I find it confusing on the spindle bearing issue also. What brought my attention to that was, I was looking at a later 90s machine that a dealer had. I called Monarch about info on it, the nice lady said the manual and other info was $75 and the spindle manual was somewhat over $100. She said that machine had a plain bearing spindle.
That said, I dont know any more as these later lathes are showing up more now. The price of the 90s machine I was considering 6 years ago was sold at $35,000.
 
Inexpensive good Japanese idler bearings are covered in this sticky post from the upper part of this forum:

http://www.practicalmachinist.com/vb/showthread.php/cheap-bearings-belt-idlers-165505.html

I bought a set and am quite pleased with them.

Are the cross slide and compound tapered gibs adjusted properly? Camlocks properly clocked when tightened? If not they can cause chatter problems.

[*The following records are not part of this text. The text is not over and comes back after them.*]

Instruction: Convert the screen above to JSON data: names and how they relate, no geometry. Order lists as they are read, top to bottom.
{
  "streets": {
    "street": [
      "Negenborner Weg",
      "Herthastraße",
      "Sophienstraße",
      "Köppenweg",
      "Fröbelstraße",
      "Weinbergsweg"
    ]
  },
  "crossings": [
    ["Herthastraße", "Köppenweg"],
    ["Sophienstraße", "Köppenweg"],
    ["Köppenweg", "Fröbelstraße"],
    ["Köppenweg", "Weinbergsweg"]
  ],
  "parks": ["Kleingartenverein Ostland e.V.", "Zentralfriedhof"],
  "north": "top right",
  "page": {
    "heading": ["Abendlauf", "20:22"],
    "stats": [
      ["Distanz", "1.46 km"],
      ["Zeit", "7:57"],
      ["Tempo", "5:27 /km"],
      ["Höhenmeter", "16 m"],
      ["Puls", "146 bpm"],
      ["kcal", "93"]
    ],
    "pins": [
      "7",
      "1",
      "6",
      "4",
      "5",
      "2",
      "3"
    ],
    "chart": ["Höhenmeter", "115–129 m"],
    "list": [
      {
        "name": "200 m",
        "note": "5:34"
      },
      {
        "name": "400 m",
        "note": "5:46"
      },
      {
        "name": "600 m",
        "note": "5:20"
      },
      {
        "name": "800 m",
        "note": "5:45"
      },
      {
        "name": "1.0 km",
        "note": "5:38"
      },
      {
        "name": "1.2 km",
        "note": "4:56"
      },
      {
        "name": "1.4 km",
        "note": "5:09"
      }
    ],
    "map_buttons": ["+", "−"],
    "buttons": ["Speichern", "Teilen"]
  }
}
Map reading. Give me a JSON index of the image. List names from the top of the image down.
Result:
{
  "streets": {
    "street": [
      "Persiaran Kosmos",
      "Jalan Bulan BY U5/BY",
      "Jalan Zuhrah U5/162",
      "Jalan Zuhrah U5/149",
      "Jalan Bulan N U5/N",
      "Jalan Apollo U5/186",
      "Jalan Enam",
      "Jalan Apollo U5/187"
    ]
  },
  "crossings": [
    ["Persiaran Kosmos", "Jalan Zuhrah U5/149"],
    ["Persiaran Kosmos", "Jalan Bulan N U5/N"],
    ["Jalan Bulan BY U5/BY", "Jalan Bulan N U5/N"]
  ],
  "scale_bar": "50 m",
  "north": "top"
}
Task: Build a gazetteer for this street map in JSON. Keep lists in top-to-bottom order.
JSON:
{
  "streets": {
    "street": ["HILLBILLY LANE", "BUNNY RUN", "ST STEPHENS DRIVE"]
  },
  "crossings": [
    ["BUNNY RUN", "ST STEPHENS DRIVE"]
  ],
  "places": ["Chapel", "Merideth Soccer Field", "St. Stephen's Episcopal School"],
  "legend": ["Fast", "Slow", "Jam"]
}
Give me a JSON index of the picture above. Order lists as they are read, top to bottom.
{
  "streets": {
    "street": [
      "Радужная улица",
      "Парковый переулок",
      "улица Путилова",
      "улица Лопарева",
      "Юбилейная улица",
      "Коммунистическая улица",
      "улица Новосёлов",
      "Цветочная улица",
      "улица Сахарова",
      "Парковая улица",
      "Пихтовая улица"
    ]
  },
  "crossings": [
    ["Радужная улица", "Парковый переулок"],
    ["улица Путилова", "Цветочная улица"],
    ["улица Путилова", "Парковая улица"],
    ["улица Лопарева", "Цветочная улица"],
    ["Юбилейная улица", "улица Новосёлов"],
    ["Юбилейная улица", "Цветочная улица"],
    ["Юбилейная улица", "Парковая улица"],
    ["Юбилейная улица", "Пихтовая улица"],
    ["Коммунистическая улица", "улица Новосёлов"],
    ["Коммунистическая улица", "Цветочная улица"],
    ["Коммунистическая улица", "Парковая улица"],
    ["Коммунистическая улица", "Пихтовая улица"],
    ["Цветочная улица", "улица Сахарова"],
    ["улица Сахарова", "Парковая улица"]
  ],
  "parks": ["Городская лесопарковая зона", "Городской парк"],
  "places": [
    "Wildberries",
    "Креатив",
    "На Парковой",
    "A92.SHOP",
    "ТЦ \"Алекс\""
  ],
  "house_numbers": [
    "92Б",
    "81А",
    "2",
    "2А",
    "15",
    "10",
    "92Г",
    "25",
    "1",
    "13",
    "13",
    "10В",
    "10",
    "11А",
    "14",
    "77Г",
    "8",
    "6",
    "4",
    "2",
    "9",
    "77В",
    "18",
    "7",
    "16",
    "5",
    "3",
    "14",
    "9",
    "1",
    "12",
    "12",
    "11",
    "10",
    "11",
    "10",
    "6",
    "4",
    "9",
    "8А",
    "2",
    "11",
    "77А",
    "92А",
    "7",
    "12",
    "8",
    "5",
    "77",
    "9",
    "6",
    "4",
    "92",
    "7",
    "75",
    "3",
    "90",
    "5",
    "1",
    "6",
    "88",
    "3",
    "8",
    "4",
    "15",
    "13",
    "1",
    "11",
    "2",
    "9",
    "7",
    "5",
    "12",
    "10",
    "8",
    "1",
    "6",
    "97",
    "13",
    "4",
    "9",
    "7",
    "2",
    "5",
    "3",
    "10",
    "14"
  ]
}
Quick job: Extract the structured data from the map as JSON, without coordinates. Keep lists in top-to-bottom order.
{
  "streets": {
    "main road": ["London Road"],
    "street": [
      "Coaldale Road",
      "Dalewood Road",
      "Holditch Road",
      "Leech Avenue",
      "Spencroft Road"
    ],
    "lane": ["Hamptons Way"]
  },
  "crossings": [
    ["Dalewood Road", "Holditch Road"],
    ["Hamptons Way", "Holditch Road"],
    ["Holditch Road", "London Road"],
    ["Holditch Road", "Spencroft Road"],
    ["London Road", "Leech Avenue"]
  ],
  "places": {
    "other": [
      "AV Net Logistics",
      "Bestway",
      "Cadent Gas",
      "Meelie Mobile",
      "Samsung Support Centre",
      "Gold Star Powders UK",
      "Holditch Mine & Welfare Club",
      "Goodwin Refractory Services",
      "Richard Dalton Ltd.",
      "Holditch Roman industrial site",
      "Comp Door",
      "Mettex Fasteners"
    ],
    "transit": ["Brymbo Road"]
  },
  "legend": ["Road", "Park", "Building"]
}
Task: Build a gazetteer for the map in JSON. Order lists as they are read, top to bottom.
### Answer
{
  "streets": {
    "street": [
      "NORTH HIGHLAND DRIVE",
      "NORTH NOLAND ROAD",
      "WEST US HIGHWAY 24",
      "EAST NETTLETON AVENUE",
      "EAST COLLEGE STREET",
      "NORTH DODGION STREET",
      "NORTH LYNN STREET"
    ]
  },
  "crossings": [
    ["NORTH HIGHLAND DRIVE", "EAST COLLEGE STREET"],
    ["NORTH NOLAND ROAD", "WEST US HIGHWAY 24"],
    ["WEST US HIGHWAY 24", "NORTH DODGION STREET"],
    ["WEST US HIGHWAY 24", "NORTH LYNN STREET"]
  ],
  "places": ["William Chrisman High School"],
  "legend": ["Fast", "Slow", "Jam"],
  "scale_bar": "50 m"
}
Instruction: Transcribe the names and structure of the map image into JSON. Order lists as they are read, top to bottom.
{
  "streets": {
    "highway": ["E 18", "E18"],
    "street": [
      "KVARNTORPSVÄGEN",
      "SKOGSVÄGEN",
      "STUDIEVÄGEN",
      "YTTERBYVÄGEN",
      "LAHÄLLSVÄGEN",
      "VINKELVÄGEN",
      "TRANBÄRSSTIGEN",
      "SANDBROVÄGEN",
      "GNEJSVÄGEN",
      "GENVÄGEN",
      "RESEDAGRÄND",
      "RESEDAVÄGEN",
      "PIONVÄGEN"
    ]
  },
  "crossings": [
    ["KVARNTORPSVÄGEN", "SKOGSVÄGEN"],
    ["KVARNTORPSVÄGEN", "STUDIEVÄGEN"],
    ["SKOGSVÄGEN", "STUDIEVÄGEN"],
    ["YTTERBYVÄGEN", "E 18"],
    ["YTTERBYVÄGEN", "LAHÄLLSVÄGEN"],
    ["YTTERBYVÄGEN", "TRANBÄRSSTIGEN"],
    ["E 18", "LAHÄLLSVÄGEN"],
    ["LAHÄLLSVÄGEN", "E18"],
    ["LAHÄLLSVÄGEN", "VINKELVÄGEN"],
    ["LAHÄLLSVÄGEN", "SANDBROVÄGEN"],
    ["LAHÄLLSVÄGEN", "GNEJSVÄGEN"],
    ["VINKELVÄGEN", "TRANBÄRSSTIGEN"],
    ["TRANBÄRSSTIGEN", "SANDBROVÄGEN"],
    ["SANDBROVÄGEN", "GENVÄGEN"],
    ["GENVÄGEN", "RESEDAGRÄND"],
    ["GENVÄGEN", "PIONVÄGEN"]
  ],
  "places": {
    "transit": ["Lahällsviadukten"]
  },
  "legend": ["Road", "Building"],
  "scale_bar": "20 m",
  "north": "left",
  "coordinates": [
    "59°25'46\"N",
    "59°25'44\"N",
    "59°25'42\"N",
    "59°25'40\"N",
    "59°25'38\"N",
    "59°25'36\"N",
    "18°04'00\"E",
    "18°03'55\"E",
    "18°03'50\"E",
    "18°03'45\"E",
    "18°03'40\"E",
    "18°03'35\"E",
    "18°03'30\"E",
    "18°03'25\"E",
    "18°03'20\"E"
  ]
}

There is a Zerk fitting on the ELSR assembly on the bottom of the apron. It is the only source of lubrication for that assembly.

Have fun getting to know her.
 
What other lathes did they have?
This one came with a cabinet full of tools including two steady rest that aren't for the Monarch.
If I knew what they fit it'd be easier to trade them for more useful tooling, like a Colet nose or chuck setup.

Grigg

They had four EE purcashed all about the same time, and two Series 614. They spent a lot of money in the early 80's up grading their tool room. Do not know what other makes of machines they had. I you are doing the right thing going over it closely to make sur ethere isn't anything really bad that caused them to sell off this lathe. Most likely they were just down sizing, but better safe.

John
 
Been running the machine for a few days now, looking better and better. The chatter problems I had first off were mostly the material, I thought it was 303 SS, but turned out to be something much tougher. Other materials including 316 SS turns very nicely.

Still have some leaks on the right end of the feed gear box, not ready to go after those yet.
Apron has a bunch of leaks and over all needs a good cleaning, planning to mostly disassemble it and the taper attachment before to long.
Need to replace the gaskets on the other two oil sight windows, now that it has oil they leak too.